Diphtheria: membrane in throat
Systemic effects of inflammation (3) with cause?
1-Fever: Due to prostaglandins, reason b/c leukocytes speed increases
2-Leukocytis: Increase prod. in bone marrow
3-Acute phase response by liver: Increase mediators prod. Eg. C-Reactive p+ ->Opsonin, chemotactic
Tissue regeneration 3 major types of cells and their reaction to injury?
1) Labile cells: Turning over all the time (Eg. Keratinocytes)
2) Stable cells: Not turning over all the time, but they can (Eg. Hepatocytes, however if architecture damaged, results in scaring)
3) Permanent cells: Cant be replaced (Eg.Neurons, if cell body still alive, can repair)
What is Wallerian degeneration?
Regeneration of myelinated axons by Schwann cells (they normally myelinate axons) guidance.
If repair is impossible?
replacement happens
Granulation tissue contains?
Macrophage, fibroblast, necrotic cells, new blood vessels
Macrophage stimulate…(2) in tissue replacement?
Angiogenesis
Fibrogenesis: prod scar tissue
Fibroblast role?
- Lay down collagen for formation of Extra-Cellular Matrix (ECM)

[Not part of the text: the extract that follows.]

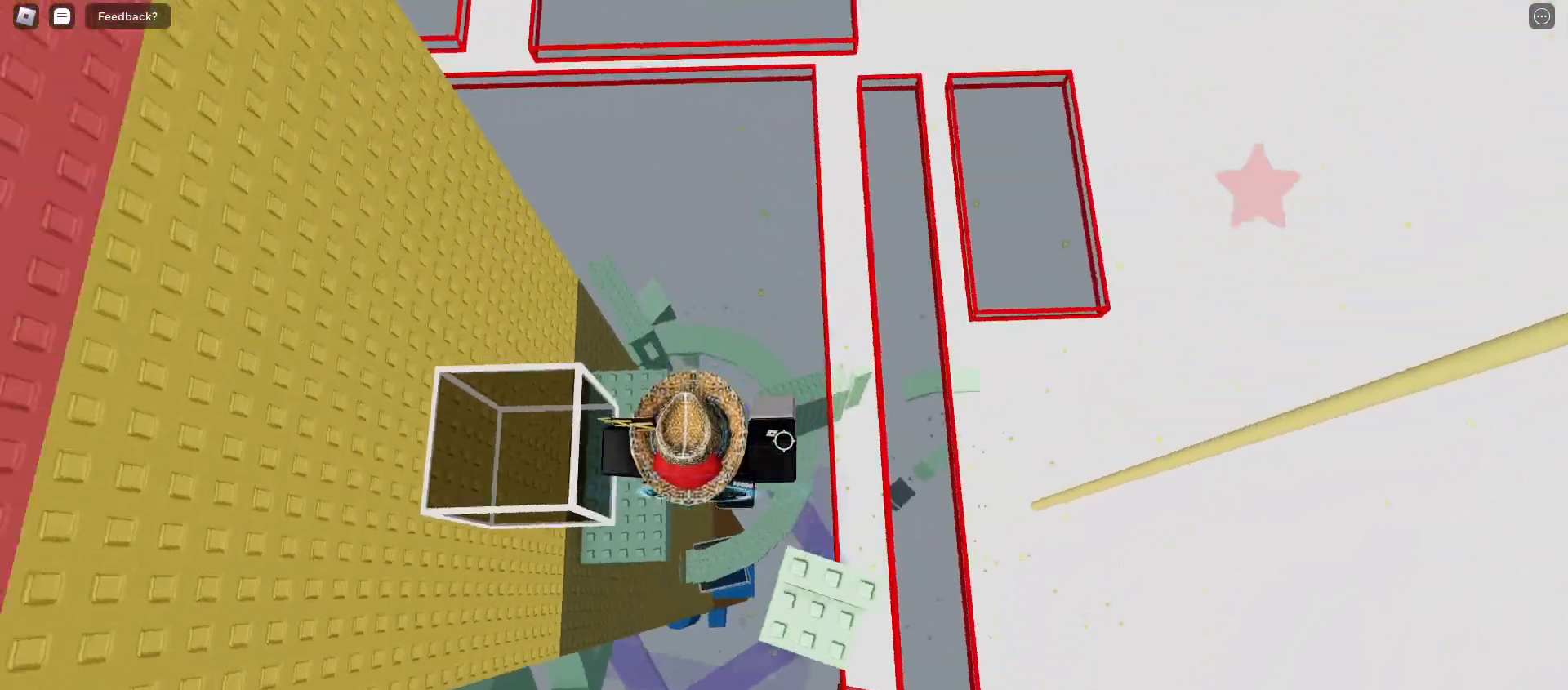
Gameplay with keyboard and mouse; each line is a JSON object with the keys and mouse buttons held at the frame after it. "events" lists presses ("down") and releases ("up") of "a", "ctrl", "d", "e", "f", "q", "r", "s", "shift", "space", "tab", "w", "mouse_left", "mouse_wheel", "mouse_right", "mouse_mb4" and "mouse_mb5" between this image and that frame as [ms after this image, input, new state], when the widget could be followed in between. "mouse_left", "mouse_wheel", "mouse_right", "mouse_mb4", "mouse_mb5" = the "left", "wheel", "right", "mb4", "mb5" buttons of the "mouse" list. No other keys are recorded. "wheel" means that the mouse wheel is clicked or scrolled. Mouse movement is not recorded.
{"keys": ["w"], "mouse": []}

- transform into myofibroblast and are contractile
Wound contraction occurs b/c?
fibroblast ->myofibroblast->contract
Explain: Wound -> Inflammation -> Proliferation -> Tissue remodeling
a) Inflam: 1-5 days
b) Proliferation: Granulation tissue (3-21days)
c) wound contraction, reepithelialization, scar tissue formation (14 days-2years)
Different intention repairs?
Primary: surgical with suture
Secondary: Large wound ->granulation tissue->large scar
Keloid tissue?
Too much secretory fibroblast, produce large scar tissue.